Liu Bao-Hong
State Key Laboratory of Veterinary Etiological Biology; Key Laboratory of Veterinary Parasitology of Gansu Province; Lanzhou Veterinary Research Institute, Chinese Academy of Agricultural Sciences, Lanzhou, Gansu Province, People's Republic of China.
Jiangsu Co-Innovation Center for Prevention and Control of Animal Infectious Diseases and Zoonoses, Yangzhou, People's Republic of China.
Methods Mol Biol. 2018;1754:155-165. doi: 10.1007/978-1-4939-7717-8_9.
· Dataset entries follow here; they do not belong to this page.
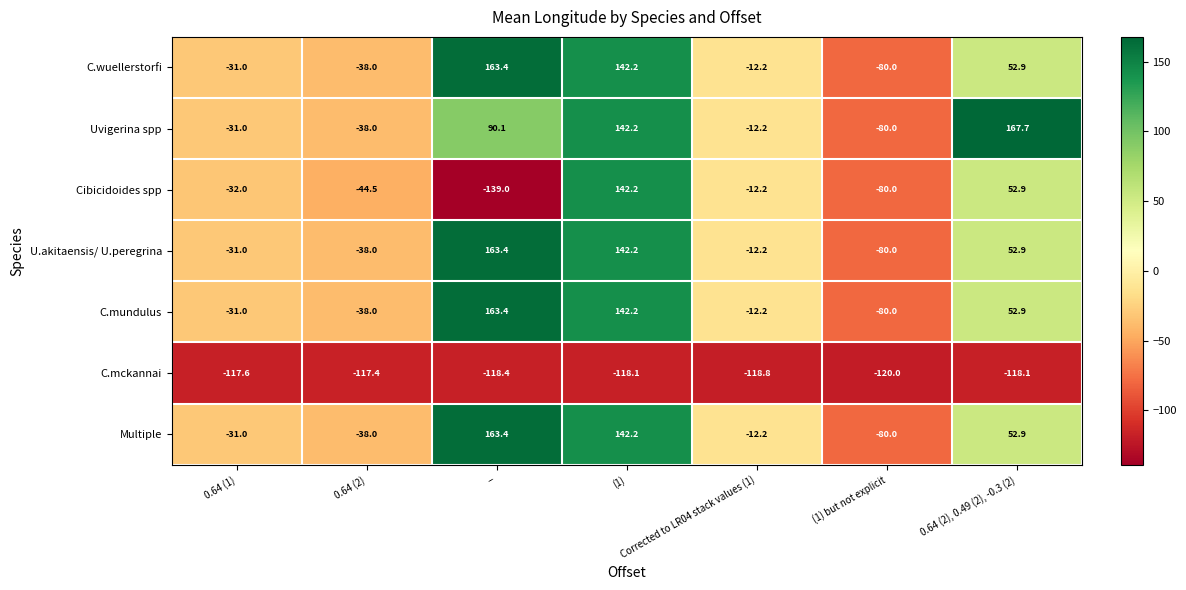

What value does the Multiple series have at 0.64 (2)?

-38.0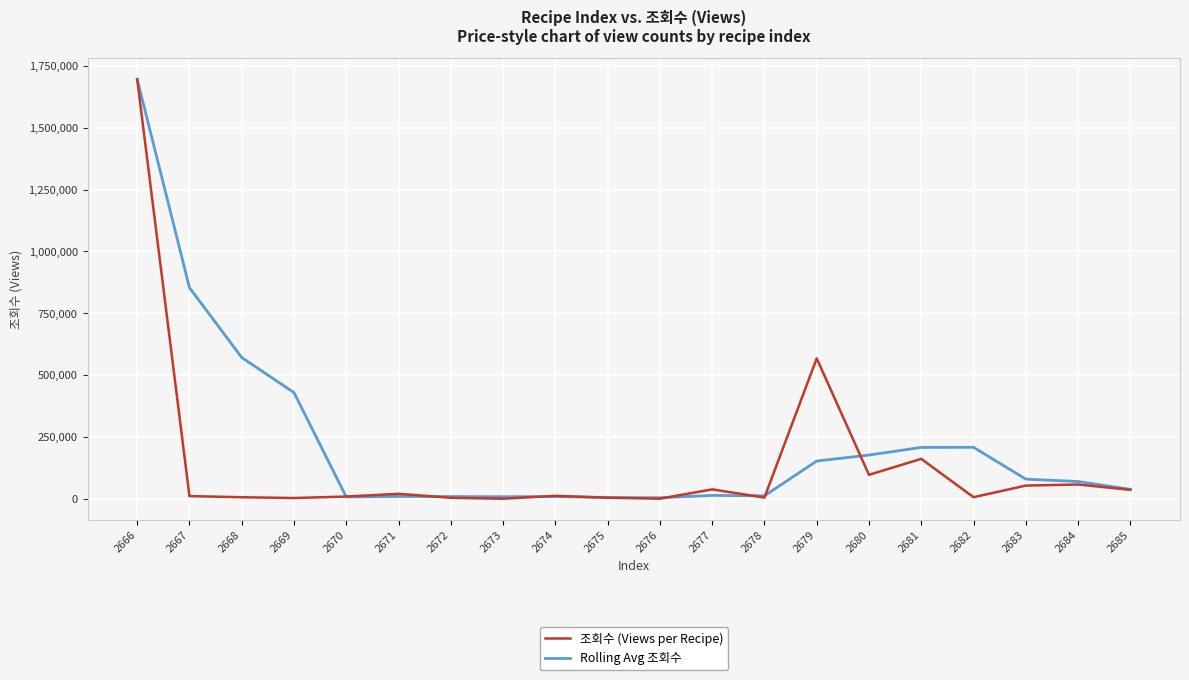

Rank the series by their average value, from lowest to highest.

조회수 (Views per Recipe), Rolling Avg 조회수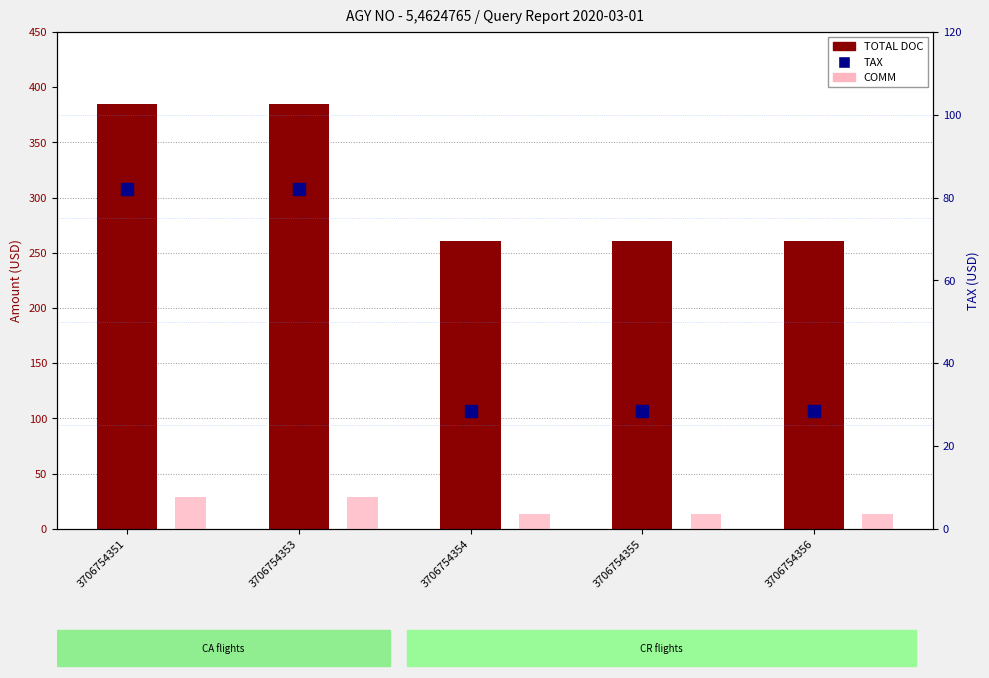

True or false: TOTAL DOC has a value of 261.0 at 3706754354.

True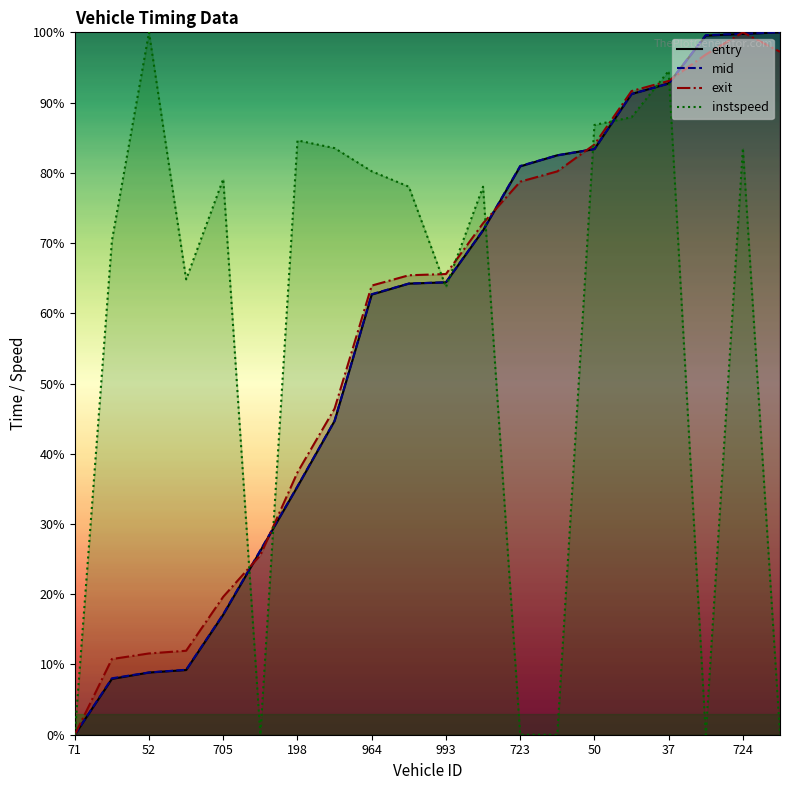

What is the sum of the instspeed values at 964 and 1790?

80.2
Gene expression profiling by microarray has been used to uncover molecular variations in many areas. The traditional analysis method to gene expression profiling just focuses on the individual genes, and the interactions among genes are ignored, while genes play their roles not by isolations but by interactions with each other. Consequently, gene-to-gene coexpression analysis emerged as a powerful approach to solve the above problems. Then complementary to the conventional differential expression analysis, the differential coexpression analysis can identify gene markers from the systematic level. There are three aspects for differential coexpression network analysis including the network global topological comparison, differential coexpression module identification, and differential coexpression genes and gene pairs identification. To date, the coexpression network and differential coexpression analysis are widely used in a variety of areas in response to environmental stresses, genetic differences, or disease changes. In this chapter, we reviewed the existing methods for differential coexpression network analysis and discussed the applications to cancer research.
通过微阵列进行基因表达谱分析已被用于揭示许多领域的分子变异。传统的基因表达谱分析方法仅关注单个基因,而忽略了基因之间的相互作用,然而基因并非孤立地发挥作用,而是通过相互作用来发挥功能。因此,基因共表达分析作为解决上述问题的一种强大方法应运而生。与传统的差异表达分析互补,差异共表达分析能够从系统层面识别基因标记。差异共表达网络分析包括三个方面,即网络全局拓扑比较、差异共表达模块识别以及差异共表达基因和基因对识别。迄今为止,共表达网络和差异共表达分析已广泛应用于应对环境胁迫、遗传差异或疾病变化的各种领域。在本章中,我们回顾了现有的差异共表达网络分析方法,并讨论了其在癌症研究中的应用。